Monday, May 02, 2005

Swedish PM proud of very high ....

At a May Day rally the Swedish PM, Goran Persson, praised the "Swedish model" with the comment,

Swedes are equal, safe, environmentally conscious, and, I can add, pay very high taxes. All of the economists I've talked to through the years have said "This won't work." But it does. We've had better economic development in the past ten years than any other country in the European Union.


If an Australian PM were to admit to going against the advice of economists to proudly enact "very high taxes" he would go down in a landslide at the next election.

The Swedish political class, though, seems very determined to remain at the forefront of left-liberalism. Unlike right-liberals, who think that the free market is the best way to regulate competing wills, mainstream left-liberals (social democrats) believe that the state can do the job in a more equitable way.

That's why left-liberals can view a big, high-taxing state as a positive achievement, rather than as a destructive intrusion.

And what of Mr Persson's claim that the high-taxing Swedish model is economically successful? There are reasons to be sceptical. In 1970 Sweden had the fourth highest per capita income in the OECD. By 1998 the Swedish income level had fallen to a tied 18th position.

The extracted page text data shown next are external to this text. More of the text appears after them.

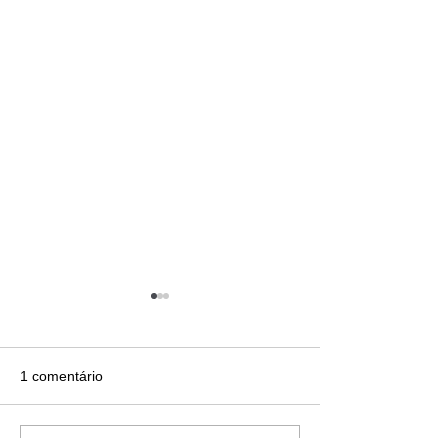
1 comentário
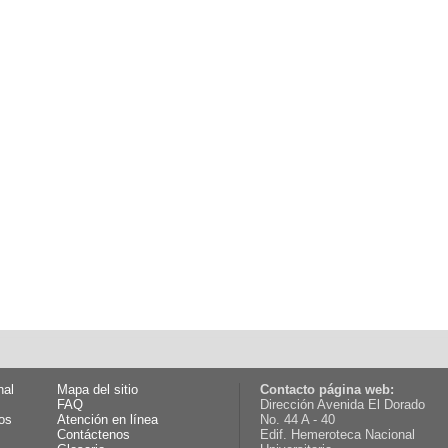
nal
Mapa del sitio
Contacto página web:
FAQ
Dirección Avenida El Dorado
os
Atención en línea
No. 44 A - 40
Contáctenos
Edif. Hemeroteca Nacional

This decline prompted Swedish governments to make reforms which cut back some of the extremes of the Swedish model. For instance, in 1991 the corporate tax rate was cut in half to a relatively low 28%. There has also been an effort to lower public expenditure as a share of GDP, with the rate falling from a massive 67.3 percent in 1994, to about 54% in 2001.

So, if the Swedish economy has been performing relatively well in recent years (and I don't know whether it has or not) it might be just as easily attributed to a cutting back of the Swedish model than as a vindication of high rates of taxation.

(Note that conservatives don't see society as a collection of competing wills and so don't need to find a regulator of such wills in either the state or the free market. For us, the point is to defend the natural ties existing between people, including those of the family and the traditional nation. Where either the state or the free market undermines such ties we are willing to oppose or to seek to modify the operation of either.)